Я пел, и память моя раскрывалась неожиданным образом – по крайней мере, в моем мире слова этой песни не были пустым звуком: осенью 1941‑го года из личного состава командирского училища был сформирован отдельный курсантский полк, численностью чуть более полутора тысяч человек. Этот полк, состоящий почти полностью из зеленых пацанов, участвовал в боях под Москвой и не позволил врагу, посягнувшему на нашу землю, прорваться к столице!
Мы оттарабанили припев, но неудовлетворенный «проходом» старший наставник погнал нас еще на круг:
Если грянет бой кровавый,
На врага вперёд, вперёд пойдём!
Защитим Страну Советов!
Победим или умрём!
Подвиг курсантов Московского Краснознаменного училища имени Верховного Совета СССР в октябре сорок первого года на дальних подступах к Москве – одна из ярчайших и трагичных страниц битвы за Москву. Спешно брошенный в бой на волоколамском направлении, курсантский полк под командованием начальника училища – полковника Семена Ивановича Младенцева, задерживал на каждом рубеже по несколько дней немецкое наступление на Москву, выигрывая время для похода резервов и восстановления организованной обороны Западного фронта. За успех было заплачено дорогой ценой половина бойцов и командиров личного состава полка погибли.
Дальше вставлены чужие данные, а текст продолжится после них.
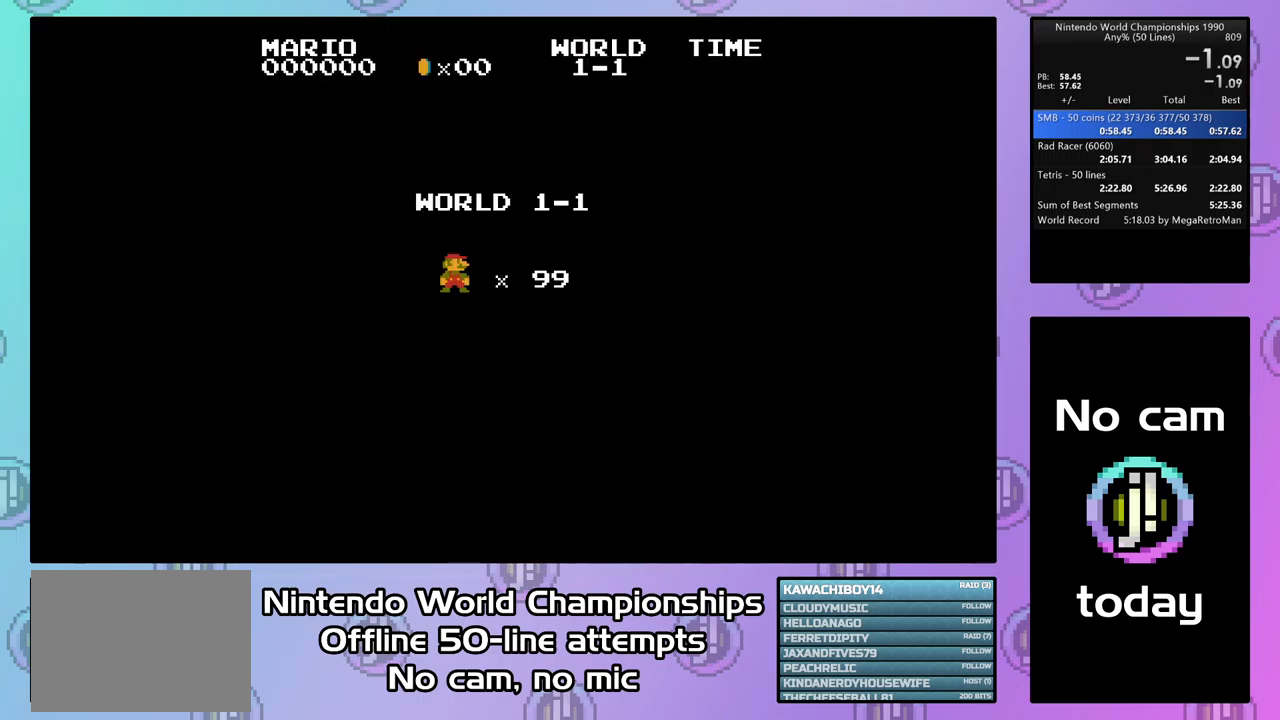
{"buttons": ["CROSS", "DPAD_RIGHT"], "events": []}
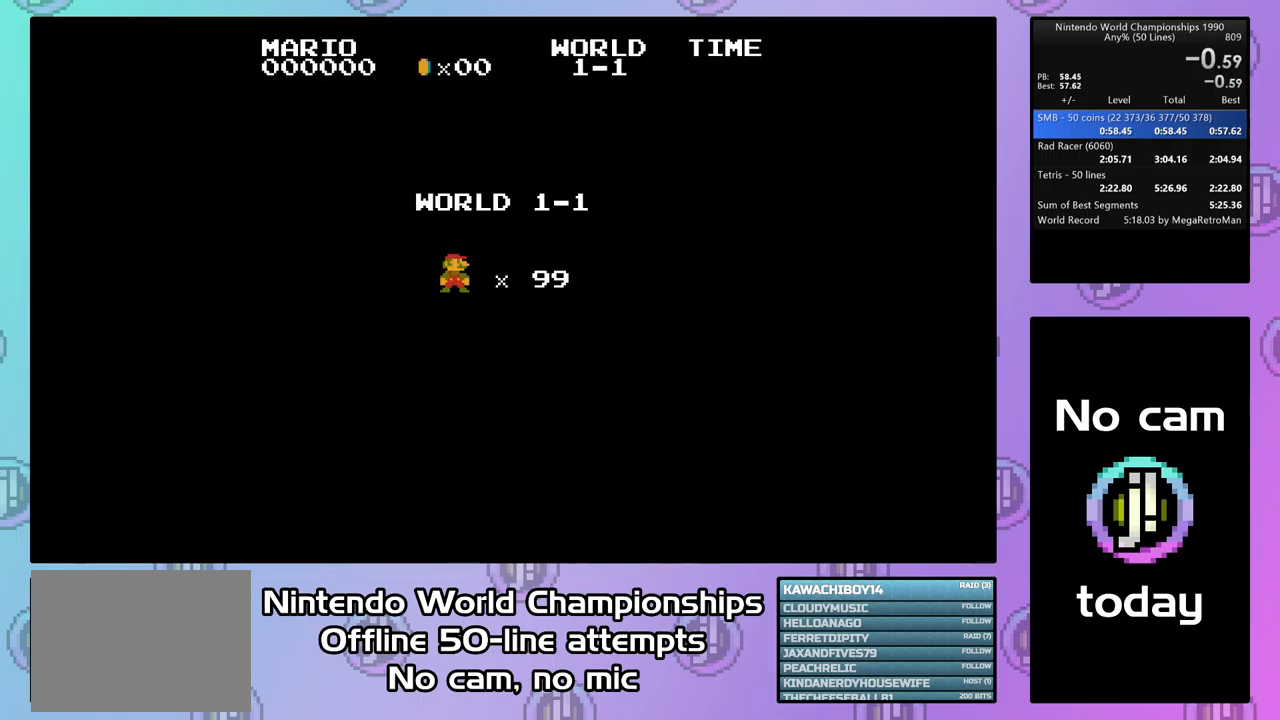
{"buttons": ["CROSS", "DPAD_RIGHT"], "events": []}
Однако и врагу был нанесён огромный урон: курсанты уничтожили более двух тысяч гитлеровских солдат и офицеров и подбили около двадцати танков и три бронемашины! Слава героям, как живым, так и павшим! Вечная слава!
– Эй, комроты, даёшь пулемёты!
Даёшь батареи, чтоб было веселей! – продолжали драть глотку «слегка скуксившиеся» курсанты.
– Не слышу воодушевления! – Перекрикивая разноголосицу, к этому моменту напоминающую протяжные «песни бурлаков» [2], прокричал старший наставник. – Не вижу огонька в глазах!
[2] Намек героя на строчку из стихотворения Н. А. Некрасова «У парадного подъезда»: «Этот стон у нас песней зовется – то бурлаки идут бечевой».
Спросонья, да без жратвы, какое, нахрен, воодушевление? Но это я так, бурчу по–стариковски. На самом деле не время для нытья! Война… А если бы этих «мажориков» да прямо завтра и в бой? Вот–вот, куда им до тех героических пацанов? А с их командиром – начальником училища, ныне генерал–майором Младенцевым, мне выпало счастье вчера лично познакомиться! Отличным мужиком оказался Семен Иваныч – абсолютно простым, душевным и открытым – даром, что цельный генерал, а в придачу – Герой Советского Союза! Таким и должен быть настоящий командир, если перефразировать Лермонтова к нынешним условиям: слуга отчизне, отец солдатам! Недаром именно ему доверили такое ответственное дело – ковать комсостав своей стране! Он – на самом деле на своем месте, хотя, знаю, постоянно просится на передовую…
– Стой! Раз–два! – наконец скомандовал старший наставник. – Напра-о!
Взвод развернулся, на этот раз боле менее четко – всем хотелось поскорее отделаться от въедливого наставника, и, наконец, умыться и пожрать.
– Слушай мою команду… – Болдырь пробежался недовольным взглядом по кислым лицам курсантов. На мгновения задержался на моем «невозмутимом» лице (а чего? «Марку держать» я до сих пор умею!), покачал головой и усмехнулся в пышные усы. – Оправиться всем! Хари недовольные сполоснуть! Завтрак через… – он взглянул на наручные часы, – пятнадцать минут! Построение здесь же! Опоздавших никто ждать не будет! Обойдетесь без жратвы! Но и без наказания… – напоследок «подсластил» он пилюлю.
Ага, дураков–то нет на голодный желудок до самого обеда таскаться. На этот раз на построении будут все! Некоторые ради этого и с места не сойдут, наплевав на «водные процедуры».
– После завтрака у вас начинаются вводные занятия, – сообщил старший наставник, – по Силовой…
– Ох, ты! – выкрикнул кто–то из толпы, не дождавшись конца фразы. – Неужели инициировать будут?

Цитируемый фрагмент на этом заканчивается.